(Beginning of DATA FOR THIS EXERCISE)
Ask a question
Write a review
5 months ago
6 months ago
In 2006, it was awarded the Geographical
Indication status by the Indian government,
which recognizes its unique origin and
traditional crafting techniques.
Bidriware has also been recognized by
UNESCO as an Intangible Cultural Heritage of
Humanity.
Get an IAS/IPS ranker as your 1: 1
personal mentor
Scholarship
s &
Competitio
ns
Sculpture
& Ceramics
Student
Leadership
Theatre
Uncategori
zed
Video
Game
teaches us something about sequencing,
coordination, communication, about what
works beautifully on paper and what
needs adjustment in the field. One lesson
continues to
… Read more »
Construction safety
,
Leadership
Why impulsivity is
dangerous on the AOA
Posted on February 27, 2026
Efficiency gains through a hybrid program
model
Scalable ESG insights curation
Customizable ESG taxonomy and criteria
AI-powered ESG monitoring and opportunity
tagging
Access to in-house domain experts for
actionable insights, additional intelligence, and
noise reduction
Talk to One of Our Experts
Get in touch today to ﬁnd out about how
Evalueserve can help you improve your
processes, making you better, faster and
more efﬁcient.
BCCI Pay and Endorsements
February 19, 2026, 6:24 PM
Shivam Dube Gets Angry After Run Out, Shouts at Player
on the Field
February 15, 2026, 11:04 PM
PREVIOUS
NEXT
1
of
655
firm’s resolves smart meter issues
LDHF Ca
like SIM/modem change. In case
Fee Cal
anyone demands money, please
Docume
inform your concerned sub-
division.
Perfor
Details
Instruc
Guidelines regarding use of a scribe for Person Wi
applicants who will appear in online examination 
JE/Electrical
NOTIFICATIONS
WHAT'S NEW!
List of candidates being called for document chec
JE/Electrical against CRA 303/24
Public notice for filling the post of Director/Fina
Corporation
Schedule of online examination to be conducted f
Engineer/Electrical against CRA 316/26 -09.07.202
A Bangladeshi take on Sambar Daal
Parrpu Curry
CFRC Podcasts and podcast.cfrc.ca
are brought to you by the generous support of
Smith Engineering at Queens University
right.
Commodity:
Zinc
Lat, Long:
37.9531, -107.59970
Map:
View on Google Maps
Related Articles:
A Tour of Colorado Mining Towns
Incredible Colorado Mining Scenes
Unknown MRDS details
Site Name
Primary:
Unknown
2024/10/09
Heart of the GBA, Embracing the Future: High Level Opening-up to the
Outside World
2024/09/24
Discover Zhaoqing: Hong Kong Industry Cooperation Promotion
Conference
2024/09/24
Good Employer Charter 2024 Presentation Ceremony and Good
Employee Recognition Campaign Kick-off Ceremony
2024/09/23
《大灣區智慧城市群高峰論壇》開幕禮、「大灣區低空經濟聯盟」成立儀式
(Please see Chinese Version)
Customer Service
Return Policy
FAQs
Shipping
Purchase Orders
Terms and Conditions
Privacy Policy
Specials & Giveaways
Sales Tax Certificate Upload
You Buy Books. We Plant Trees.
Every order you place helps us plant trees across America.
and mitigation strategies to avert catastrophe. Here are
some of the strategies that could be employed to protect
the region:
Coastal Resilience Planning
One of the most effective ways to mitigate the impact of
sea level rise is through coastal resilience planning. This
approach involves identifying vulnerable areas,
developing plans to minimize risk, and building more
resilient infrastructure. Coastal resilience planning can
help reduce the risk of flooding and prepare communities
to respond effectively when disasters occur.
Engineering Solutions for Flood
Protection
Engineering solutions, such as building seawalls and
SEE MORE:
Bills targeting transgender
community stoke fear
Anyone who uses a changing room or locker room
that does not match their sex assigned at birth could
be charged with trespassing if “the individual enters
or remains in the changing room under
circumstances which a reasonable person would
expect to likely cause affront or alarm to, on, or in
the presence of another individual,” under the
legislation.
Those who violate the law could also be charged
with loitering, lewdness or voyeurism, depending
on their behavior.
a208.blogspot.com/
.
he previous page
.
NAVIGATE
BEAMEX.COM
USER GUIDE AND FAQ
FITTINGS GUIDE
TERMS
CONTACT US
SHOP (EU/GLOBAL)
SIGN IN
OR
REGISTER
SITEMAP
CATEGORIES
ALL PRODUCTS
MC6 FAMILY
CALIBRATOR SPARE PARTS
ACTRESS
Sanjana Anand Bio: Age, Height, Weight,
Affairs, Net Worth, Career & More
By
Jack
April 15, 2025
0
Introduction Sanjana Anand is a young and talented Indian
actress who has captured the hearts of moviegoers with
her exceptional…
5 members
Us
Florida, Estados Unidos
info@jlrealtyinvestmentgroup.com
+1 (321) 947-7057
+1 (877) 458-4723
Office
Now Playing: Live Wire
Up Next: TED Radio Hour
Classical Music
(End of DATA FOR THIS EXERCISE)
Only one stretch of the data above is needed. Restate it word for word, from the line containing "traditional crafting techniques." through the line containing "Schedule of online", both ends included.

EXERCISE OUTPUT:
traditional crafting techniques.
Bidriware has also been recognized by
UNESCO as an Intangible Cultural Heritage of
Humanity.
Get an IAS/IPS ranker as your 1: 1
personal mentor
Scholarship
s &
Competitio
ns
Sculpture
& Ceramics
Student
Leadership
Theatre
Uncategori
zed
Video
Game
teaches us something about sequencing,
coordination, communication, about what
works beautifully on paper and what
needs adjustment in the field. One lesson
continues to
… Read more »
Construction safety
,
Leadership
Why impulsivity is
dangerous on the AOA
Posted on February 27, 2026
Efficiency gains through a hybrid program
model
Scalable ESG insights curation
Customizable ESG taxonomy and criteria
AI-powered ESG monitoring and opportunity
tagging
Access to in-house domain experts for
actionable insights, additional intelligence, and
noise reduction
Talk to One of Our Experts
Get in touch today to ﬁnd out about how
Evalueserve can help you improve your
processes, making you better, faster and
more efﬁcient.
BCCI Pay and Endorsements
February 19, 2026, 6:24 PM
Shivam Dube Gets Angry After Run Out, Shouts at Player
on the Field
February 15, 2026, 11:04 PM
PREVIOUS
NEXT
1
of
655
firm’s resolves smart meter issues
LDHF Ca
like SIM/modem change. In case
Fee Cal
anyone demands money, please
Docume
inform your concerned sub-
division.
Perfor
Details
Instruc
Guidelines regarding use of a scribe for Person Wi
applicants who will appear in online examination 
JE/Electrical
NOTIFICATIONS
WHAT'S NEW!
List of candidates being called for document chec
JE/Electrical against CRA 303/24
Public notice for filling the post of Director/Fina
Corporation
Schedule of online examination to be conducted f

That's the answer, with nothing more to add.